== Items from a data source ==

▼

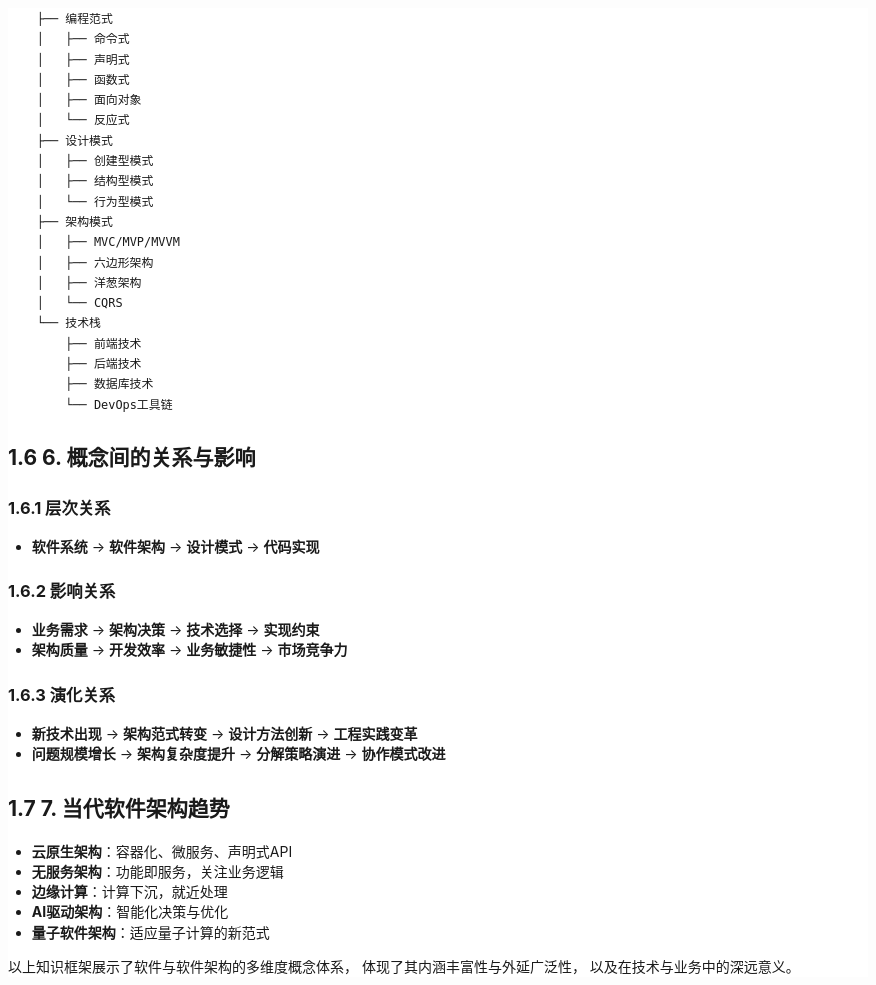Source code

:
 ```text
    ├── 编程范式
    │   ├── 命令式
    │   ├── 声明式
    │   ├── 函数式
    │   ├── 面向对象
    │   └── 反应式
    ├── 设计模式
    │   ├── 创建型模式
    │   ├── 结构型模式
    │   └── 行为型模式
    ├── 架构模式
    │   ├── MVC/MVP/MVVM
    │   ├── 六边形架构
    │   ├── 洋葱架构
    │   └── CQRS
    └── 技术栈
        ├── 前端技术
        ├── 后端技术
        ├── 数据库技术
        └── DevOps工具链
```

## 1.6 6. 概念间的关系与影响

### 1.6.1 层次关系

- **软件系统** → **软件架构** → **设计模式** → **代码实现**

### 1.6.2 影响关系

- **业务需求** → **架构决策** → **技术选择** → **实现约束**
- **架构质量** → **开发效率** → **业务敏捷性** → **市场竞争力**

### 1.6.3 演化关系

- **新技术出现** → **架构范式转变** → **设计方法创新** → **工程实践变革**
- **问题规模增长** → **架构复杂度提升** → **分解策略演进** → **协作模式改进**

## 1.7 7. 当代软件架构趋势

- **云原生架构**：容器化、微服务、声明式API
- **无服务架构**：功能即服务，关注业务逻辑
- **边缘计算**：计算下沉，就近处理
- **AI驱动架构**：智能化决策与优化
- **量子软件架构**：适应量子计算的新范式

以上知识框架展示了软件与软件架构的多维度概念体系，
体现了其内涵丰富性与外延广泛性，
以及在技术与业务中的深远意义。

▲

== WORK TASK ==
Please set down the records above word for word and omit their pictures.

== TASK SOLUTION ==
Source code

:
 ```text
    ├── 编程范式
    │   ├── 命令式
    │   ├── 声明式
    │   ├── 函数式
    │   ├── 面向对象
    │   └── 反应式
    ├── 设计模式
    │   ├── 创建型模式
    │   ├── 结构型模式
    │   └── 行为型模式
    ├── 架构模式
    │   ├── MVC/MVP/MVVM
    │   ├── 六边形架构
    │   ├── 洋葱架构
    │   └── CQRS
    └── 技术栈
        ├── 前端技术
        ├── 后端技术
        ├── 数据库技术
        └── DevOps工具链
```

## 1.6 6. 概念间的关系与影响

### 1.6.1 层次关系

- **软件系统** → **软件架构** → **设计模式** → **代码实现**

### 1.6.2 影响关系

- **业务需求** → **架构决策** → **技术选择** → **实现约束**
- **架构质量** → **开发效率** → **业务敏捷性** → **市场竞争力**

### 1.6.3 演化关系

- **新技术出现** → **架构范式转变** → **设计方法创新** → **工程实践变革**
- **问题规模增长** → **架构复杂度提升** → **分解策略演进** → **协作模式改进**

## 1.7 7. 当代软件架构趋势

- **云原生架构**：容器化、微服务、声明式API
- **无服务架构**：功能即服务，关注业务逻辑
- **边缘计算**：计算下沉，就近处理
- **AI驱动架构**：智能化决策与优化
- **量子软件架构**：适应量子计算的新范式

以上知识框架展示了软件与软件架构的多维度概念体系，
体现了其内涵丰富性与外延广泛性，
以及在技术与业务中的深远意义。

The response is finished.